So, I am making a loop that (once a button is clicked) finds all of a model’s children and sets their trancparency to 1. However, this part of Lua is new to me, and I don’t understand it that well. Whenever I click the button, I just get the error “attempt to call a nil value.” Sorry if this is a bit vague, but can someone tell me what I need to fix? Thanks!
The code:
local model = game.Workspace:FindFirstChild(“TestCube”):GetChildren()
So with the current script you provided, line one is getting all the children of the Cube at the point the script is running, which is basically as soon as it possibly can. This means any child objects added to the cube after that line has ran, will not be detected.
Then you have it so when the mouse clicks, it goes through those objects and assumes everything in there has a property called Trancparency which is not the case as that is a mispelling of Transparency, and only a few objects have that property.
What you need to do is get the children when the mouse is clicked instead of before, and make sure the the objects it finds are objects with Transparency properties. If you know what to look for, such as Parts, or Frames, you can do this by checking: if v:IsA(“BasePart”) then change set the transparency.
Here is a visual example:
script.Parent.MouseClick:Connect(function()

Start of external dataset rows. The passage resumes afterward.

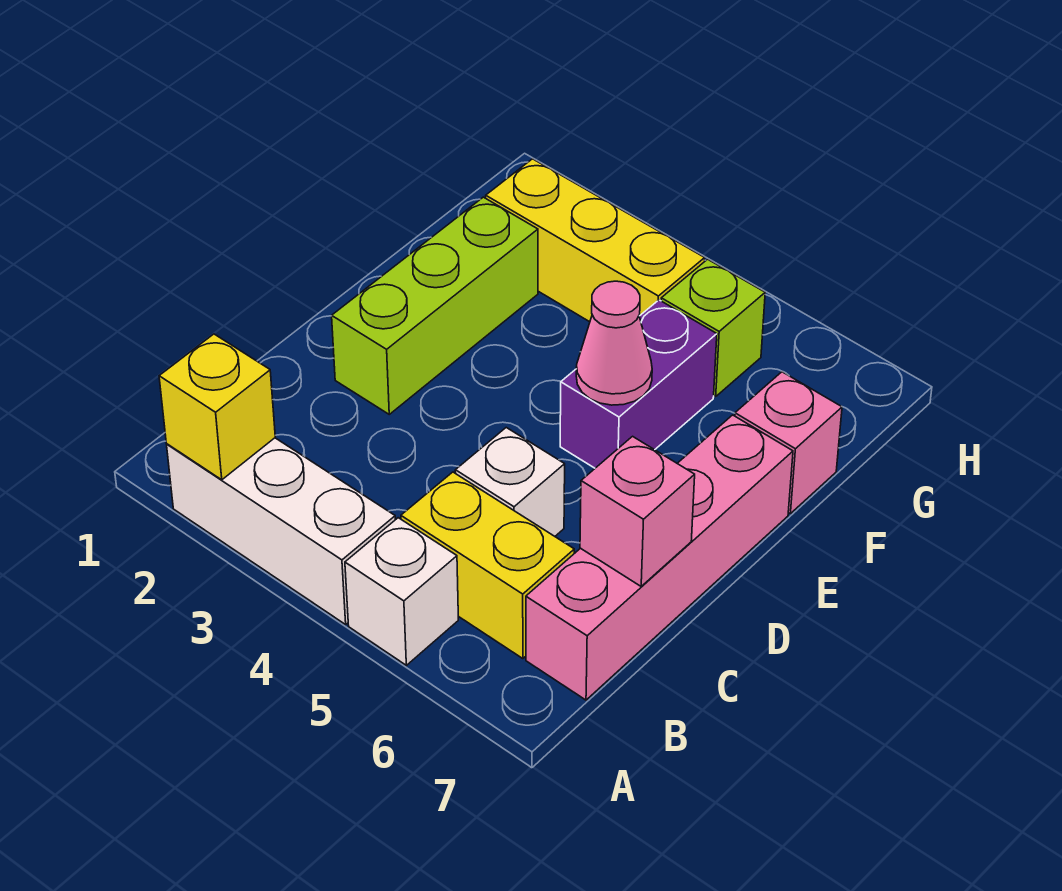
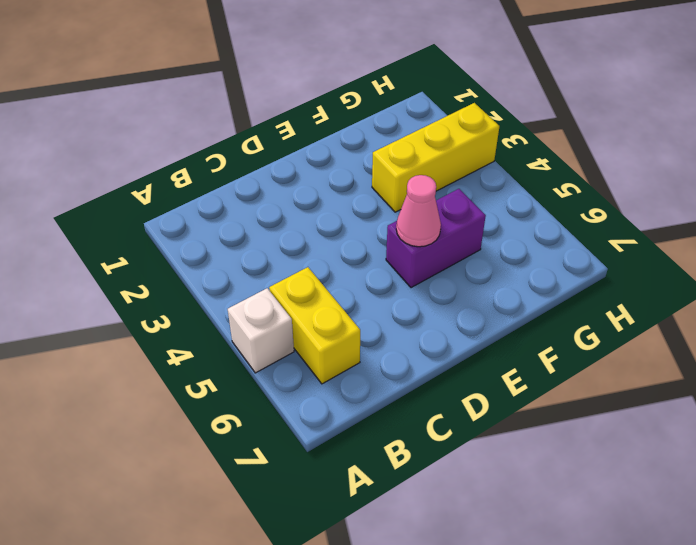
yellow 1x3 brick [372,103,499,212] -> yellow 1x3 brick turned to [486,159,705,322]
none -> white 1x3 brick [167,438,395,624]
none -> pink 1x4 brick [526,415,793,700]
none -> white 1x1 brick [455,428,565,536]

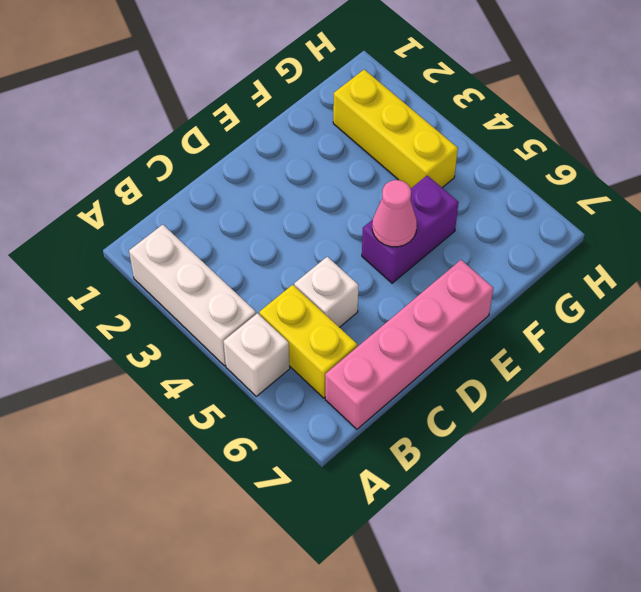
none -> lime 1x3 brick [332,197,538,414]
none -> pink 1x1 brick [735,372,842,513]
none -> lime 1x1 brick [661,259,765,397]

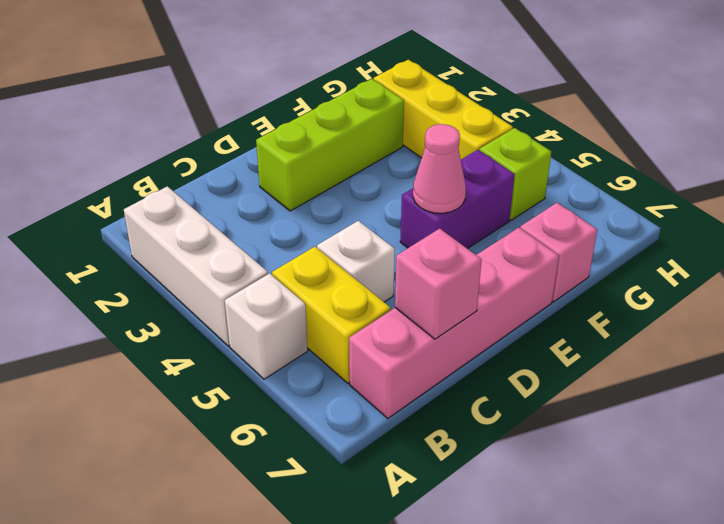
none -> yellow 1x1 brick [159,334,275,480]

local model = workspace:FindFirstChild("TestCube")
if model then
for k,v in pairs(model:GetChildren()) do
if v:IsA("BasePart") then
v.Transparency = 1
end
end
end
end)
local model = workspace:FindFirstChild("TestCube")
script.Parent.MouseClick:Connect(function()

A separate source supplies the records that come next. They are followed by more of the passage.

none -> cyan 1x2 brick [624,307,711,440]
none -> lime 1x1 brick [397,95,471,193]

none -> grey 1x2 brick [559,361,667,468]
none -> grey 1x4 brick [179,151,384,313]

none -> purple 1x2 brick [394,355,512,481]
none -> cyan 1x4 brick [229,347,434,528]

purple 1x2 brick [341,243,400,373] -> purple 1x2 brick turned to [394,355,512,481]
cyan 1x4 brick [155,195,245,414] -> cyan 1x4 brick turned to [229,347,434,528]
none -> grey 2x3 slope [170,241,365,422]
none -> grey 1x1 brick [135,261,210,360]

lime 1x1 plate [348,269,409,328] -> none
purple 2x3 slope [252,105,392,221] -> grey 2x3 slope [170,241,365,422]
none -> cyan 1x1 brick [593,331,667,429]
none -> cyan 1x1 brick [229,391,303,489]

for _, child in pairs(model:GetChildren()) do
if child:IsA("BasePart") then
child.Transparency = 1
end
end
end)
I’d do it this way, that way you’re not checking “model” since it exists from the server starting also there’s no need to keep redeclaring a variable for “model”, once at the top of the script before the function is connected to the “MouseClick” event is fine.
Yes, your way is better in case TestCube was reparented to something else. However if it was destroyed, then it would start erroring because the variable containing the model can no longer be used. That’s why I opted to have it find the model each time before attempting to get its children.